The originals of these illustrations, as well as Reasor's other project depicting tractors, are on display in the hallways of Davies Hall at the ICC campus in Grand Rapids.

These segments and more will air at 8:10 a.m. Thursday, October 7 on 91.7 KAXE and streaming live at www.kaxe.org.  Archives of these segments will appear in short order on the Morning Show page.
These segments are made possible with support from the Minnesota Arts and Cultural Heritage Fund.

Thursday, September 23, 2010

Morgan's new photos, Jug Band Boogie

by Travis Ryder

Vivienne Morgan is from England, but she has lived in the US for over thirty years. Her latest photography project explores the line between visitor and native resident through images of her home area of Beltrami County with a similar region in England called Cumbria.

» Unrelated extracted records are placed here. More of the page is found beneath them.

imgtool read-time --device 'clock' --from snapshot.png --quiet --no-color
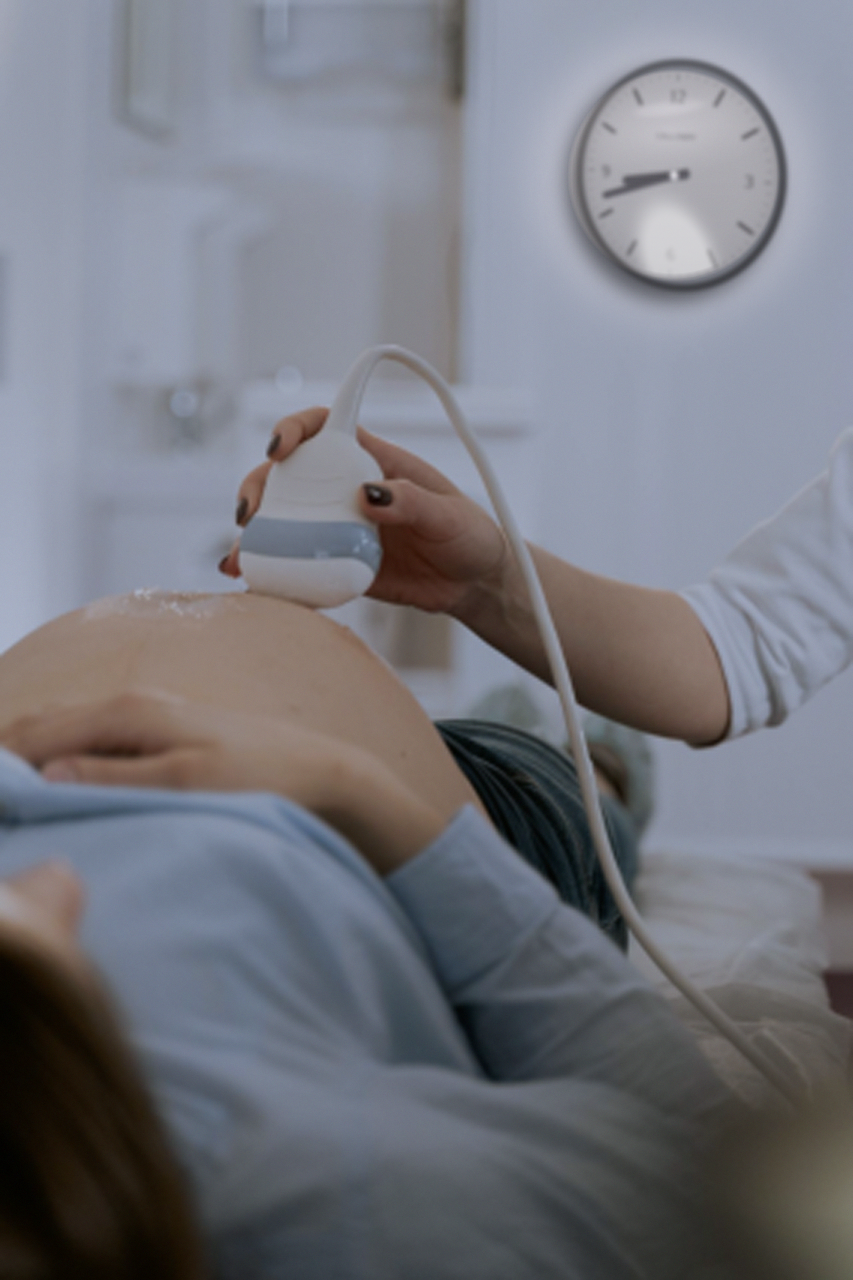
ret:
8:42
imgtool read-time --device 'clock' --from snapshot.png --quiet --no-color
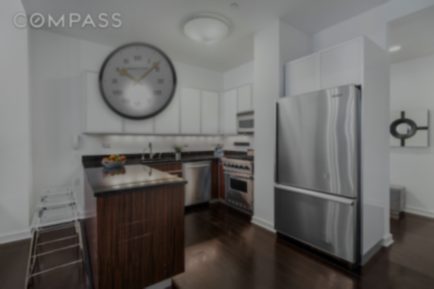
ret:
10:08
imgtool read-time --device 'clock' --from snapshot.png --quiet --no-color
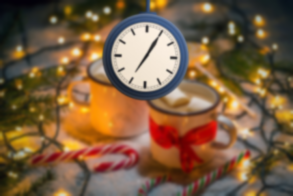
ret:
7:05
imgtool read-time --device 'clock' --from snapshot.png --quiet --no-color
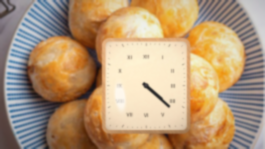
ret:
4:22
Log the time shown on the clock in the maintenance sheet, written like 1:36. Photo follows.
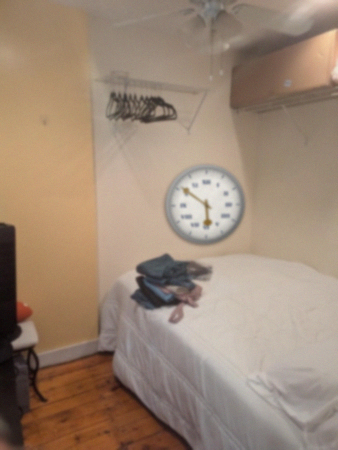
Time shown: 5:51
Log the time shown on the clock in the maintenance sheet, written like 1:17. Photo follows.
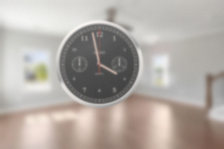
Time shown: 3:58
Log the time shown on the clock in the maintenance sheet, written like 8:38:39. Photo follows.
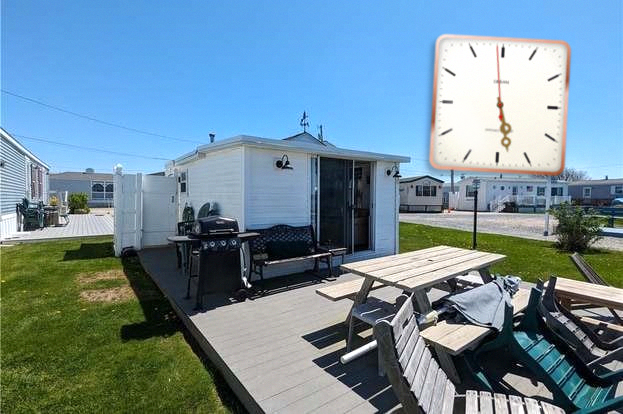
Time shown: 5:27:59
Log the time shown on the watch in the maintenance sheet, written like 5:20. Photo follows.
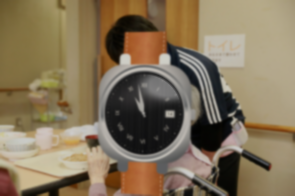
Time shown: 10:58
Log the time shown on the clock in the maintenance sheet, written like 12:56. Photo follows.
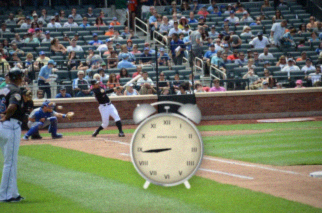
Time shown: 8:44
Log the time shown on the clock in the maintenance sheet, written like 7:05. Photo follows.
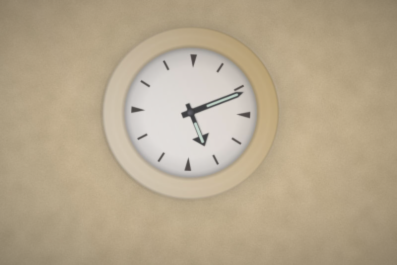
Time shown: 5:11
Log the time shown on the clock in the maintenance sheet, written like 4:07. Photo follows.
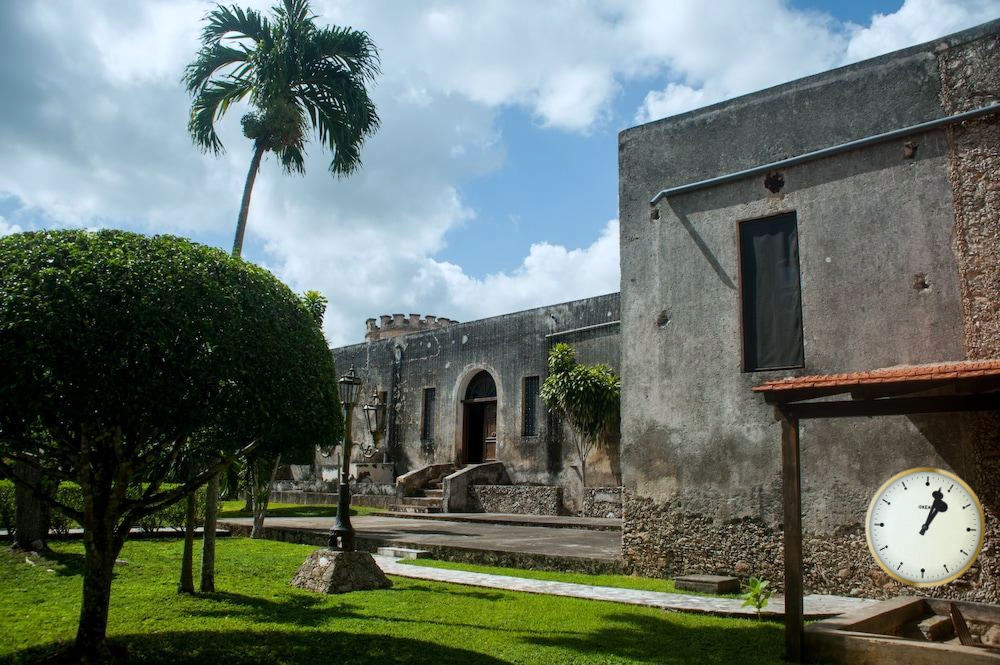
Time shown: 1:03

See her work at http://lakestolakes.com and hear from her this morning on KAXE. Find the story of her work in progress archived at kaxe.org and ampers.org.

I was at the Effie Jug Band Boogie a couple weekends ago, and my girlfriend snapped these shots of the Procrastinators out of the Twin Ports area.

Hear about the Boogie, and from a member of this group, this morning on the Morning Show or pull up my story at KAXE.org and ampers.org.